Trecho de origem:

--------------------------------------------------

Negligência com sistema penitenciário reflete "tendência belicista" adotada por autoridades e pela população no combate à criminalidade

sexta-feira, 14 de julho de 2017

Atualizado às 08:37

Quando apenas as classes mais vulneráveis economicamente de um país são encarceradas; quando a violência policial produz milhares de vítimas; quando rebeliões nos presídios se transformam em chacinas; quando juízes, promotores e delegados são assassinados por cumprirem com seus deveres; quando o Estado se despe de garantidor da norma e se converte no principal violador da mesma, isso é sinal que o sistema penal e o discurso que o sustenta perdeu a legitimidade.

Há muito tempo a crise nos presídios é denunciada pela comunidade jurídica e nada foi feito. Os órgãos de persecução penal (Ministério Público, Autoridade Policial e Poder Judiciário) sabiam das condições do presídio privatizado de Manaus e de Roraima, os governantes também sabiam, a mídia tinha conhecimento e nada foi feito1. Quem se importa com o sistema prisional brasileiro? Quem deseja melhorias nas prisões? Afinal de contas vivemos em tempos em que defender a lei e a constituição é sinônimo de "defender bandidos".

Isso é reflexo da ausência de ética na esfera pública, do senso comum teórico que norteia o imaginário popular e da crise de gerenciamento dos recursos públicos. O Poder Judiciário, que deveria funcionar como um guardião de direitos e garantias fundamentais se filiou (salvo algumas exceções) aos princípios defendidos pelo movimento "lei e ordem".2

O discurso utilizado pelas autoridades e por grande parte da população é um discurso de guerra, ou seja, a criminalidade deve ser enfrentada com o uso de técnicas bélicas e o "inimigo" deve ser extinto a qualquer custo. Contudo, esquece-se que tal ideologia não apresenta coerência com os próprios princípios reitores do Direito Penal, tais como princípio da limitação das penas, da proporcionalidade, da humanidade das penas, da intervenção mínima etc.

--------------------------------------------------

Partes do exercício:
• 1. Indique se cada afirmação abaixo está de acordo com o texto sobre o sistema penitenciário. Responda sim ou não e cite as palavras do texto que decidem a questão.
(a) A comunidade jurídica denuncia a crise nos presídios há muito tempo.
(b) O Poder Judiciário, sem nenhuma exceção, aderiu aos princípios do movimento "lei e ordem".
(c) A mídia desconhecia as condições do presídio privatizado de Manaus e de Roraima.
• 2. Prossiga com o texto sobre o sistema penitenciário a partir da última frase apresentada.

Dados de origem:
--------------------------------------------------

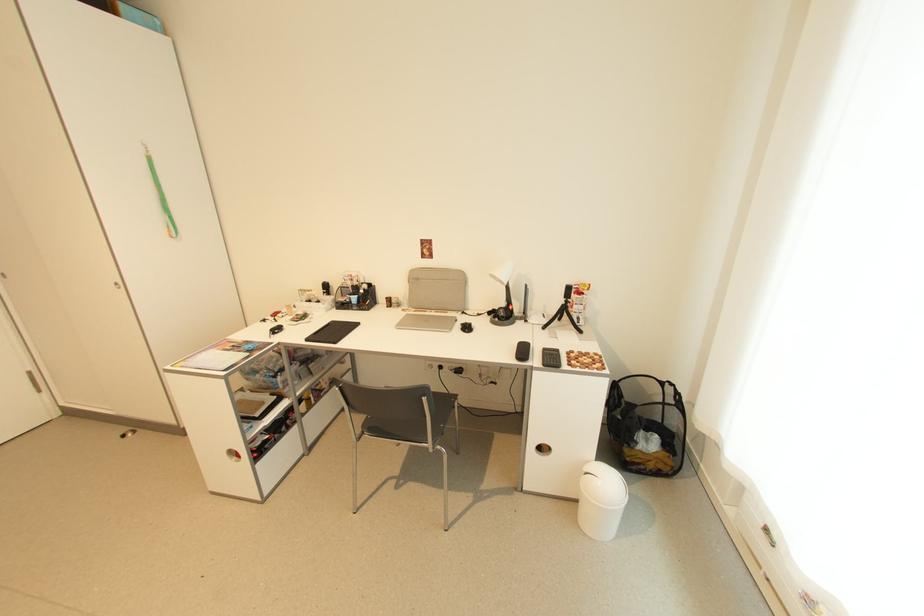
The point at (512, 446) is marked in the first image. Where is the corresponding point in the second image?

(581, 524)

--------------------------------------------------

Gabarito:
• 1.
(a) Sim: "Há muito tempo a crise nos presídios é denunciada pela comunidade jurídica".
(b) Não: "se filiou (salvo algumas exceções) aos princípios defendidos pelo movimento "lei e ordem"".
(c) Não: "a mídia tinha conhecimento".

• 2.
O direito penal do inimigo, germinado por Günther Jakobs se configura como uma espécie de direito penal parcial, isto é, o sujeito que se comporta como inimigo da sociedade, assim deve ser tratado por ela. Em outras palavras, o criminoso representa uma fonte de perigo e por causa disso deve ser aniquilado3.

Essa tendência belicista de combate à criminalidade é uma nova tendência do Direito Penal hodierno. Para Jakobs o "inimigo" deve ser interceptado já no estágio prévio e deve ter sua periculosidade combatida, pois atenta contra os valores normativos de uma dada sociedade.4

Tal discurso de guerra é propagandeado pela mídia, por alguns setores da intelectualidade e por boa parte da sociedade civil, a qual acredita que é dessa maneira que se faz justiça, quando na verdade apenas reproduz aquilo que se chama de senso comum teórico ou ideologia penal dominante.

O Estado, ente responsável por excelência em prover segurança aos cidadãos deve agir para retomar o controle dos presídios, os quais estão nas mãos das facções e seus membros. Além disso, políticas de ressocialização devem ser aplicadas de maneira eficaz para coibir a reincidência criminal por parte dos reeducandos. A ideologia a ser empregada deve ser de regenerar o interno e não de soltá-lo ainda mais revoltado com a sociedade.

Por falta de investimentos em setores estratégicos como educação (no sentido de prevenir o crime) e segurança (no sentido de reprimir a criminalidade) a crise carcerária nacional caminha a passos largos. A melhor forma de evitar práticas delituosas não é reforçar os bairros das cidades com presídios de segurança máxima e sim reforçar tais lugares com escolas bem estruturadas e professores qualificados. Ademais, cabe ressaltar que o massacre de Manaus foi previsto por uma Convenção de prevenção à tortura no ano de 20155. Entretanto, mais uma vez cabe perguntar: Quem liga para o sistema penitenciário brasileiro?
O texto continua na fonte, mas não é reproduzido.